CERITA, denyutrakyat.com -- Kita semua pasti pernah ketemu tipe manusia satu ini: orang yang hobi banget menilai orang lain, tapi kalau disuruh ngelakuin sesuatu yang konkret, eh... langsung hilang kayak sinyal internet di pelosok desa.
Orang macam ini biasanya punya bakat alami dalam hal “mengomentari kehidupan orang lain”, tapi sayangnya nggak punya prestasi yang sebanding. Mereka tahu siapa yang gagal, siapa yang salah, siapa yang kurang pantas — tapi lupa kalau dirinya sendiri belum tentu lebih baik.

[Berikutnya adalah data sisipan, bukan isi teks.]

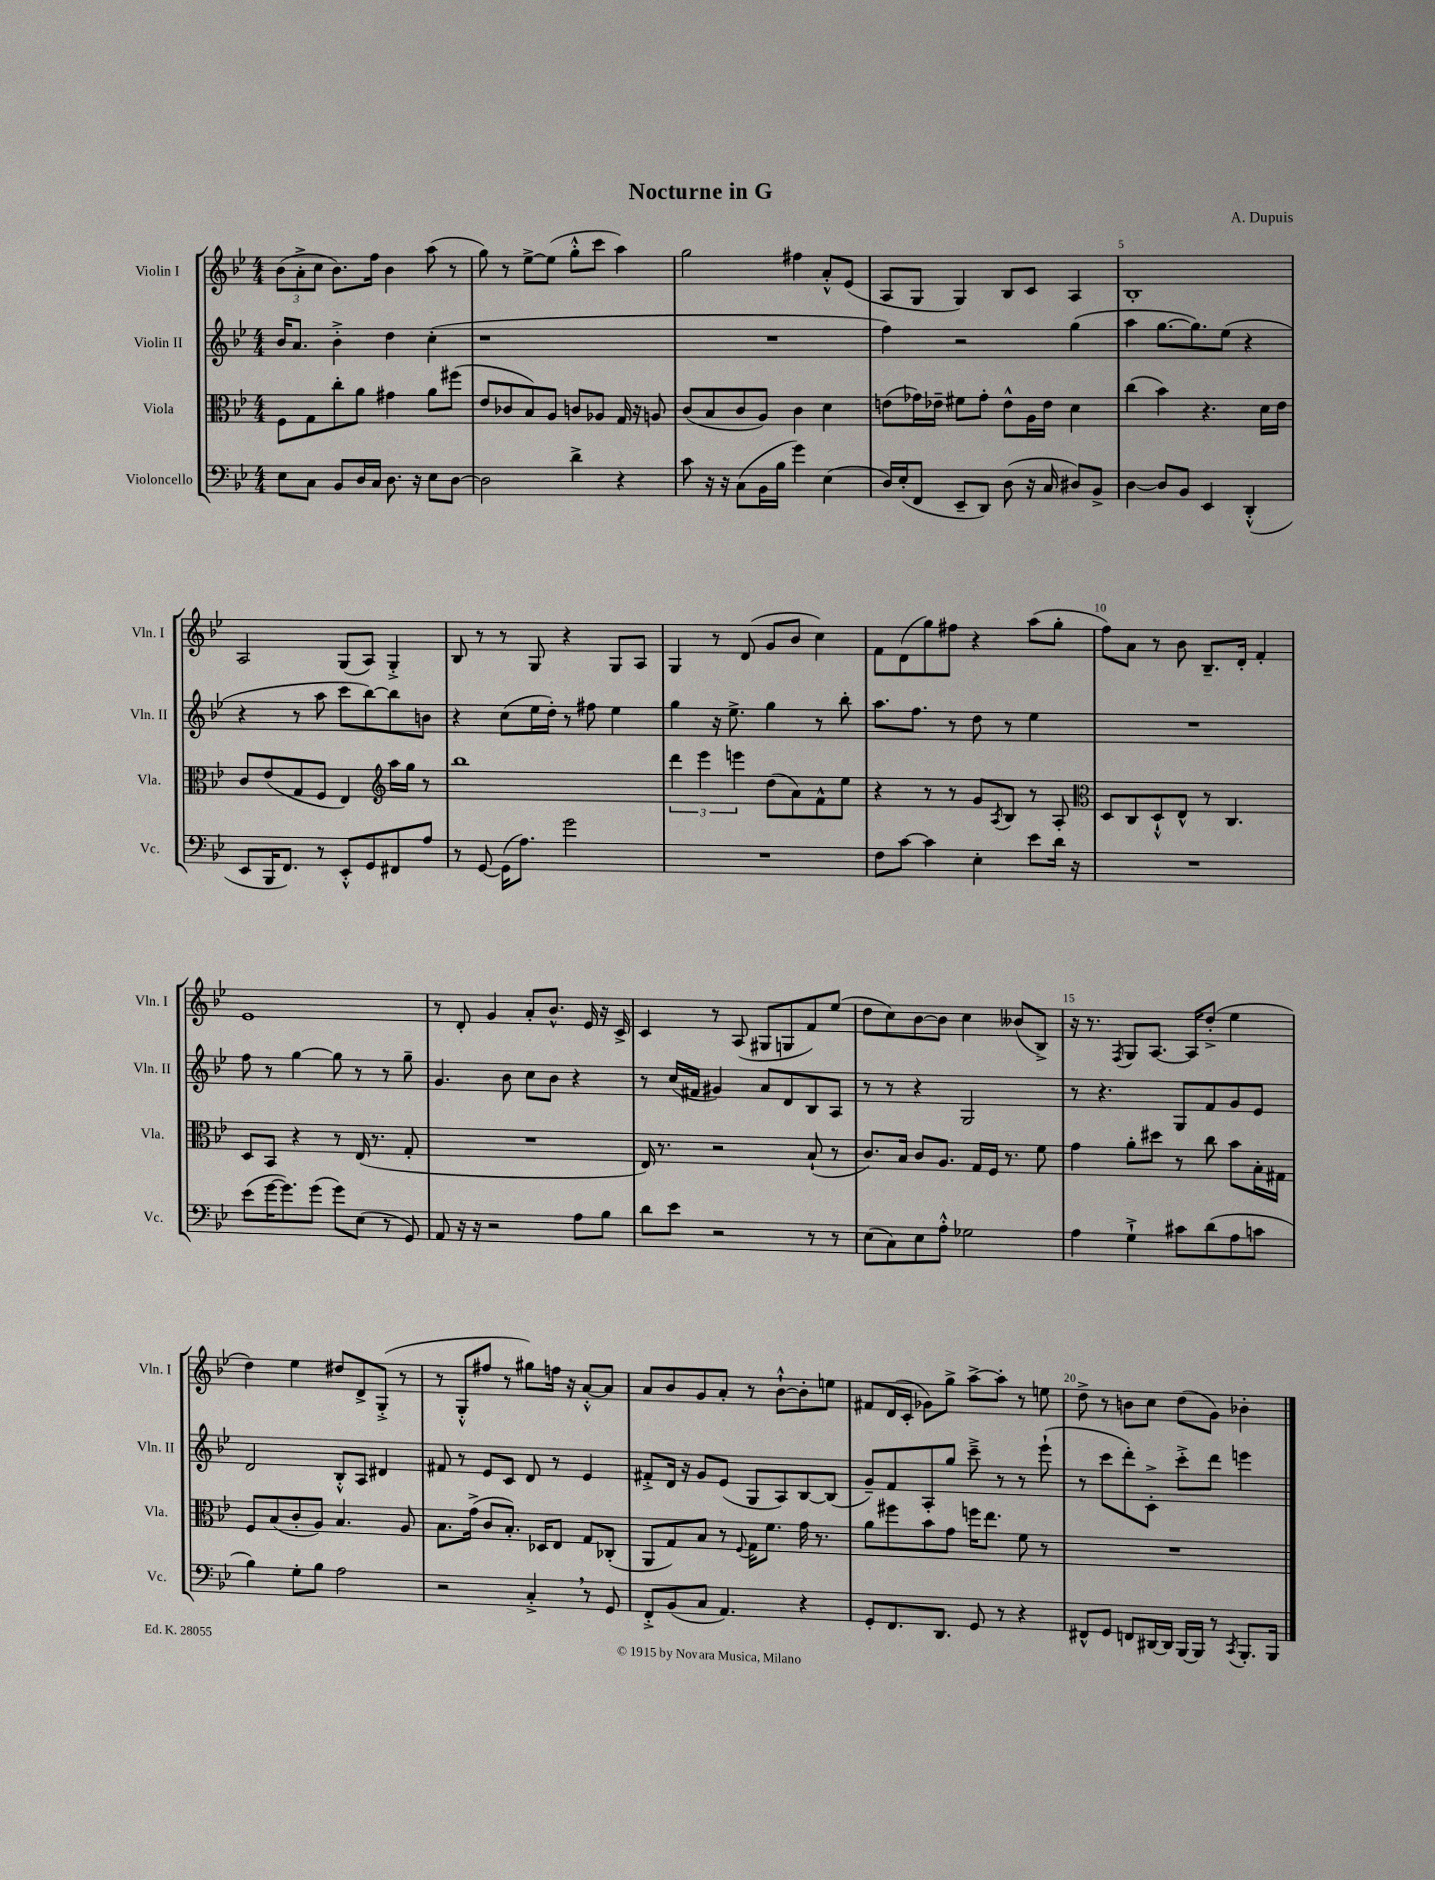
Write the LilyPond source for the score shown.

\header { title = "Nocturne in G" composer = "A. Dupuis" }
<<
\new StaffGroup <<
\new Staff = "s0" \with { instrumentName = "Violin I" shortInstrumentName = "Vln. I" } {
    \clef treble \key bes \major \numericTimeSignature \time 4/4
    \tuplet 3/2 { bes'8( a'8-.-> c''8 } bes'8.) f''16 bes'4 a''8( r8 |
    g''8) r8 ees''8~-> ees''8( g''8-.-^ c'''8 a''4) |
    g''2 fis''4 a'8-.-^ ees'8( |
    a8 g8 g4) bes8 c'8 a4 |
    bes1-. |
    a2 g8( a8) g4-.-> |
    bes8 r8 r8 g8 r4 g8 a8 |
    g4 r8 d'8( g'8 bes'8 c''4) |
    f'8 d'8( g''8) fis''8 r4 a''8( g''8-. |
    f''8) a'8 r8 bes'8 bes8.-- d'16-. f'4-. |
    ees'1 |
    r8 d'8-. g'4 a'8-. bes'8.-^ ees'16 r16 c'16-> |
    c'4 r8 a8( gis8 g8 f'8) ees''8( |
    d''8 c''8) bes'8~ bes'8 c''4 beses'8( bes8->) |
    r16 r8. \acciaccatura { f8 } g8 a8.~ a16 d''8-.->( ees''4 |
    d''4) ees''4 dis''8 d'8-> g8-.->( r8 |
    r8 g8-.-^ fis''8 r8 gis''8) f''16 r16 a'8~-.-^ a'8 |
    a'8 bes'8 g'8 a'8-. r8 bes'8~-!-^ bes'8-. e''8 |
    fis'8 d'16( c'16-. ges'8) g''8-> a''8~-> a''8-. r8 e''8 |
    d''8-> r8 b'8 c''8 d''8( g'8) bes'4-. \bar "|." |
}
\new Staff = "s1" \with { instrumentName = "Violin II" shortInstrumentName = "Vln. II" } {
    \clef treble \key bes \major \numericTimeSignature \time 4/4
    bes'16 a'8. bes'4-.-> d''4 c''4-.( |
    r1 |
    R1 |
    f''4) r2 g''4( |
    a''4 g''8.~ g''8.) ees''8( r4 |
    r4 r8 a''8 c'''8 bes''8~) bes''8 b'8 |
    r4 c''8( ees''16 d''16-.) r8 fis''8 ees''4 |
    g''4 r16 ees''8.-> g''4 r8 bes''8-. |
    a''8. f''8. r8 d''8 r8 ees''4 |
    R1 |
    f''8 r8 g''4~ g''8 r8 r8 g''8-- |
    g'4. bes'8 c''8 bes'8 r4 |
    r8 c''16( fis'16 gis'4) a'8 d'8 bes8 a8 |
    r8 r8 r4 g2 |
    r8 r4. g8 f'8 g'8 ees'8 |
    d'2 bes8-.-^ a8 dis'4 |
    fis'8 r8 ees'8 c'8 d'8 r8 ees'4 |
    fis'8-.-> d'16 r16 g'8 ees'8( g8 a8) bes8~ bes8( |
    g'8--) f'8 a8-. g''8 c'''8---> r8 r8 ees'''8-!( |
    r8 c'''8 d'''8-.) c'8-.-> c'''8-.-> d'''8 e'''4 \bar "|." |
}
\new Staff = "s2" \with { instrumentName = "Viola" shortInstrumentName = "Vla." } {
    \clef alto \key bes \major \numericTimeSignature \time 4/4
    f8 g8 c''8-. a'8 gis'4 a'8 fis''8( |
    ees'8 ces'8 bes8) a8 c'8 aes8 g16 r16 a8 |
    c'8( bes8 c'8 a8) c'4 d'4 |
    e'8( ges'16) ees'16-- fis'8 ges'8-. ees'8-^ a16 ees'16 d'4 |
    c''4( bes'4) r4. d'16 ees'16 |
    c'8 ees'8( g8 f8 ees4) \clef treble a''16 g''16 r8 |
    bes''1 |
    \tuplet 3/2 { d'''4 ees'''4 e'''4 } d''8( a'8) f'8-^ ees''8 |
    r4 r8 r8 g'8 \acciaccatura { a8 } bes8 r8 a8-. |
    \clef alto d8 c8 d8-!-^ ees8-^ r8 c4. |
    d8 bes,8 r4 r8 ees16( r8. g8-. |
    R1 |
    ees16) r8. r2 bes8-!( r8 |
    c'8.) bes16 c'8 a8. g16 f16 r8. f'8 |
    g'4 a'8-. dis''8 r8 c''8 bes'8 bes16-. gis16 |
    f8 bes8( c'8-. a8) bes4. a8 |
    bes8. g'16->( c'8 bes8.-.) des16 ees8 g8 ces8-.( |
    a,8 g8) bes8 r8 \appoggiatura { f8 } g16 f'8. g'16 r8. |
    a'8 fis''8 bes'8 g'8 f''16 ees''8. f'8 r8 |
    R1 \bar "|." |
}
\new Staff = "s3" \with { instrumentName = "Violoncello" shortInstrumentName = "Vc." } {
    \clef bass \key bes \major \numericTimeSignature \time 4/4
    ees8 c8 bes,8 d16 c16 d8. r16 ees8 d8~ |
    d2 d'4-> r4 |
    c'8 r16 r16 c8( bes,16 bes16 g'4) ees4( |
    d16) ees16-.( f,8 ees,8-- d,8) d8( r16 c16 dis8) bes,8-> |
    d4~ d8 bes,8 ees,4 d,4-.-^( |
    ees,8 bes,,16 f,8.) r8 ees,8-.-^ g,8 fis,8 a8 |
    r8 g,8~ g,16( a8.) g'2 |
    R1 |
    f8 c'8~ c'4 ees4-. ees'8 d'16 r16 |
    R1 |
    ees'8( g'16~ g'8.) g'8( g'8) ees8( r8 g,8) |
    a,8 r16 r16 r2 a8 bes8 |
    d'8 ees'8 r2 r8 r8 |
    ees8( c8) ees8 a8-.-^ ges2 |
    a4 g4-!-> cis'8 d'8( a8 c'8 |
    bes4) g8-. bes8 a2 |
    r2 c4-.-> \breathe r8 g,8 |
    f,8-.-> bes,8( c8 a,4.) r4 |
    g,8-. f,8. d,8. g,8 r8 r4 |
    fis,8-^ g,8 f,8 dis,16~ dis,16 bes,,16~ bes,,16 r8 \acciaccatura { c,8 } bes,,8.-. bes,,16 \bar "|." |
}
>>
>>
\layout { \context { \Score \override BarNumber.break-visibility = ##(#f #t #t) barNumberVisibility = #(every-nth-bar-number-visible 5) } }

Masalahnya, kebiasaan menilai orang lain ini bukan cuma bikin hidup orang lain jadi nggak nyaman, tapi juga pelan-pelan merusak diri sendiri. Nih, beberapa efek sampingnya kalau kamu terlalu sibuk jadi juri kehidupan orang lain.
Pertama, kehilangan kesempatan. Karena fokusnya pada kesalahan orang, dia lupa memperbaiki diri sendiri. Akibatnya, sementara orang lain melangkah, dia masih sibuk ngomel di tempat.

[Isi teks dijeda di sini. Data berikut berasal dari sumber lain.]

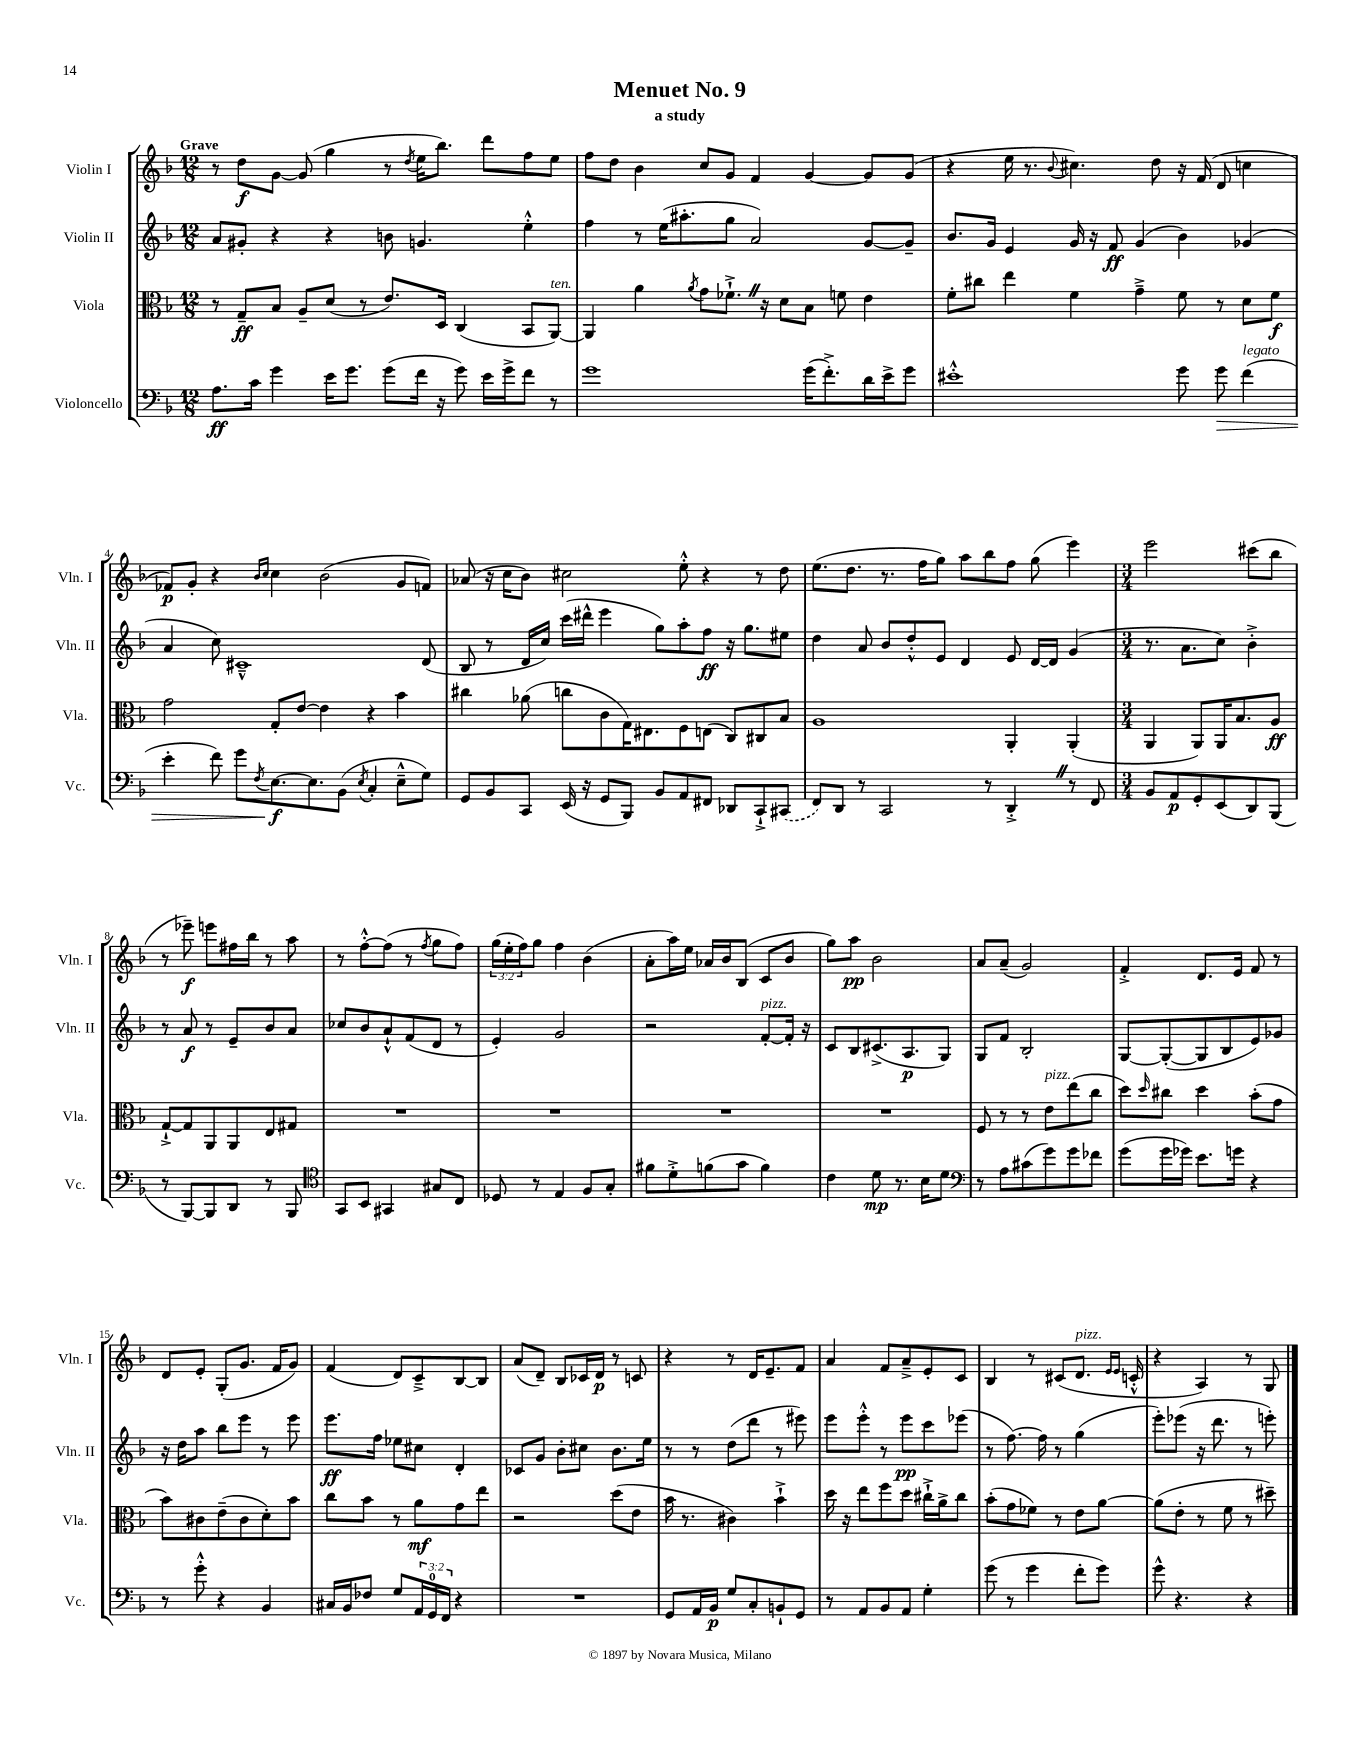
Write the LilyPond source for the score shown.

Kedua, hubungan sosial bisa rusak. Siapa juga yang betah bergaul sama orang yang tiap ketemu kerjaannya komentar “ih, kok gitu sih?” atau “aku sih nggak bakal kayak dia”? Lama-lama orang pada mundur teratur.
Ketiga, hilang kredibilitas. Dunia ini penuh orang pintar, jadi kalau kamu cuma pinter ngomong tapi kosong isi, cepat atau lambat semua orang tahu.
Keempat, stress dan cemas sendiri. Ironisnya, orang yang paling sering menilai justru hidupnya paling capek. Karena fokusnya bukan memperbaiki, tapi membandingkan.
Dan yang terakhir, mandek berkembang. Kalau waktumu habis buat menilai orang lain, kapan kamu mau tumbuh?
Dalam Islam sendiri, ada pesan sederhana tapi tajam: “Janganlah kamu menilai orang lain, karena kamu tidak tahu apa yang ada di dalam hatinya” (HR. Bukhari dan Muslim). Artinya jelas — urus dulu hatimu, baru komentar hati orang lain.
Tapi ya namanya juga manusia. Kadang susah buat nahan diri supaya nggak jadi komentator dadakan. Nah, biar nggak terjebak dalam siklus “menilai tapi nggak berprestasi”, ada beberapa langkah yang bisa dicoba.
Mulailah dengan fokus pada diri sendiri. Sibukkan dirimu dengan memperbaiki kemampuan, bukan mencari kesalahan orang lain.
Lalu, kenali kelemahan diri. Kadang, orang yang paling keras menilai orang lain sebenarnya sedang menutupi kekurangannya sendiri.
Selanjutnya, belajar empati. Setiap orang punya cerita yang nggak kamu tahu, jadi berhentilah merasa paling ngerti segalanya.
Kemudian, jauhi gosip. Karena biasanya, gosip adalah ruang publik bagi orang yang gagal produktif.
Bikin juga tujuan positif biar energimu tersalurkan untuk hal-hal berguna. Dan jangan lupa, ingat kelebihan orang lain, supaya hatimu nggak jadi penuh iri.
Kalau masih susah, coba doa atau meditasi, siapa tahu yang butuh dibersihkan bukan pandanganmu, tapi hatimu. Kalau tetap nggak bisa, ya ikut konseling aja — itu tandanya masalahmu udah butuh bantuan profesional.
Pada akhirnya, hidup ini bukan kompetisi menilai siapa yang paling benar, tapi tentang siapa yang paling mau belajar. Jadi sebelum kamu bilang “dia tuh harusnya…”, mungkin lebih baik tanya dulu ke diri sendiri, “aku udah ngapain aja selama ini?”
Ngopi dulu saja sambil bercermin… siapa tahu, pantulannya lebih jujur daripada komentarmu.